CROMWELL I likewise perceive the excellent beauty of his face, and his rosy cheeks, painted by a noble light. No wonder. The life he led was burdened by cares and weakened by a thousand evils. Savage malice worked on his passions. Now his hatred has yielded, overcome by death, and nature returns to his face its stolen beauty.
CRANMER You speak from the tripod. His mind, secretly raging inwardly with its venom, often barely in control of itself, revealed its anguish. Hence his face was rigid with a frowning brow, his eyes grew sunken, and with its dire bane emaciation ravaged his face. And if someone should drive his wicked soul out of its body, its ancient honor returns, and brightness illuminates his flourishing hair.
HENRY In truth, death is the sole cure for both internal plagues. But tell me with what countenance the people took the death inflicted on the traitor?
WALSINGHAM When it saw the manner of his execution, the people’s laments, groaning, shouting ensued. Cheeks were bathed in a rain of tears, and they have not yet made an end of their weeping.
HENRY It’s so readily disposed to tears. Soon I’ll bring it about that new tragedies prevent these complaints.
BRYAN A womanish crowd of paupers is wailing that this old man, their friend, is taken away from them.
HENRY Seek out the Bridge, let a stake see this hateful head held high so that all the people must tolerate this.
BRYAN Queen Anne, your majesty, greatly desires to see this head, into which the poison wholly poured itself. With the many blows it is receiving, I know, it is paying for the insults it hurled.

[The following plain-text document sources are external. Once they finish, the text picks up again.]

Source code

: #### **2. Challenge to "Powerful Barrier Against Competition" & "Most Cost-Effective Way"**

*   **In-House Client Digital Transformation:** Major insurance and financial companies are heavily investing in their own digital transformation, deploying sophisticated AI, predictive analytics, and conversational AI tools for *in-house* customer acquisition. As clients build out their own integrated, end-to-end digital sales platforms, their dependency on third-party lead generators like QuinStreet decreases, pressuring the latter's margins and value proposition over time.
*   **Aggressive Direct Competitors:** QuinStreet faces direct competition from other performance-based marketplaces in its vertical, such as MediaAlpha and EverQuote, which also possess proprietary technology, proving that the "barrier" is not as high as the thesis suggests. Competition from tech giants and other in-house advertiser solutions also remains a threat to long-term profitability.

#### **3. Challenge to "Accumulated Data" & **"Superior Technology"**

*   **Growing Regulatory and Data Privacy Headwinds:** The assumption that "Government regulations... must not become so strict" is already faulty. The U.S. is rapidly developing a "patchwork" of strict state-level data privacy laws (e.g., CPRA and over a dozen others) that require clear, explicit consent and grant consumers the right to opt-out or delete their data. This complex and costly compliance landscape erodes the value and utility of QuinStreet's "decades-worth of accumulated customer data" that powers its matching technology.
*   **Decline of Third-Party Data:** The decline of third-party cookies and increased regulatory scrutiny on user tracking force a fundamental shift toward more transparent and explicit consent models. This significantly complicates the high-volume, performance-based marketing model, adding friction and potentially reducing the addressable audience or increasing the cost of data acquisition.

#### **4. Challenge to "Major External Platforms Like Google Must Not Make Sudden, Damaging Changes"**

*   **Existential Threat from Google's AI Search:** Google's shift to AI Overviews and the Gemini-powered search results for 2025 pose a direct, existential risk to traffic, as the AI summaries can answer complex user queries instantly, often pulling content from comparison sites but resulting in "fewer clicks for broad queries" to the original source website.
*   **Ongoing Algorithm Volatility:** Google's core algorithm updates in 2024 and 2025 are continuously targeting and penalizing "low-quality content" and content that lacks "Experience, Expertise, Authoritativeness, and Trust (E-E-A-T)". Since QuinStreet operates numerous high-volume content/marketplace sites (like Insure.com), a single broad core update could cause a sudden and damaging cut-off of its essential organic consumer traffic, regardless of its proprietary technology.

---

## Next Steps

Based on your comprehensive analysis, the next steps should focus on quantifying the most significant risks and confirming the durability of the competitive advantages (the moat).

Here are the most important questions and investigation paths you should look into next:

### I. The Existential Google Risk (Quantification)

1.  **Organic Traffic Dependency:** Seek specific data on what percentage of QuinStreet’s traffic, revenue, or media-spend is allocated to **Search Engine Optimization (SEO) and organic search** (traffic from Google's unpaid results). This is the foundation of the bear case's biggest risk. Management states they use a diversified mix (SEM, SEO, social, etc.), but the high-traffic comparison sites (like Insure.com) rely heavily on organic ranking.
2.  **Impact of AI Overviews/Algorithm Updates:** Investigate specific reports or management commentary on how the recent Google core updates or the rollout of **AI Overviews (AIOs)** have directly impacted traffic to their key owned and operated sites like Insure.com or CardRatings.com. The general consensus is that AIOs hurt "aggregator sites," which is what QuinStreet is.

HENRY Stop and have an audience with the queen, then seek the Bridge. Let there be no delay in carrying out my order. The common folk are mourning this traitor? So it has the leisure to mourn another man’s misfortune. I’ll make it have leisure for its own. Let my edicts be published throughout every shire of the realm. And let the North be the first to feel my threats, that stubborn-minded race that clings to the Roman error, if their public bugle sounds any opposition, and their sharp furor and impious hot-headedness makes a noise. Let the chill North Country be the first to read my letter, in which I command that every order must swear their oath to a formula which acknowledges their prince as consecrated head of the English church, possessing both the rights Caesar claims for himself, and also those the supreme pontiff claims as his.
ALL We all swear.
HERESY Hey, Heresy, you have won.
HENRY And if they refuse to submit their rebellious neck to the laws, I’ll fill everything with their laments. [Exeunt omnes but Madness and Heresy.]
MADNESS So let’s embrace each other. At length we can enjoy the hoped-for association, a day has dawned worthy of being marked with a white stone.
HERESY A sound state of affairs at rest, as well as a prelate done in by a bloody death, create confidence.
MADNESS And a madness-blinded king rushing to his doom.
HERESY And hostile religion ruined forever.
MADNESS Throw open the recesses of Hell’s heaven, you bevy of three Sister, let victorious Orcus roar with happy bellows. Lo, your brother, decorated with excellent spoils, contrives your return. Weave a garland of Stygian leaves, which with their varied droop may encircle your victorious brows. The ruler of the shades can boast of no similar son. With piety put to rout, I sing of my patron and and of the conquered faith, and of a fraternal army consumed by civil strife (I shall hasten to satiate the hatred in my father’s guts), of the government of Avernus extended, of England submitting to the laws of great Dis, and of their tyrant being placed under the Furies’ bridle.
HERESY You have agitated enough against the earth’s foul arches, Heresy, now you should visit the realms of Dark Jove. Let my booty enrich your deadly legions.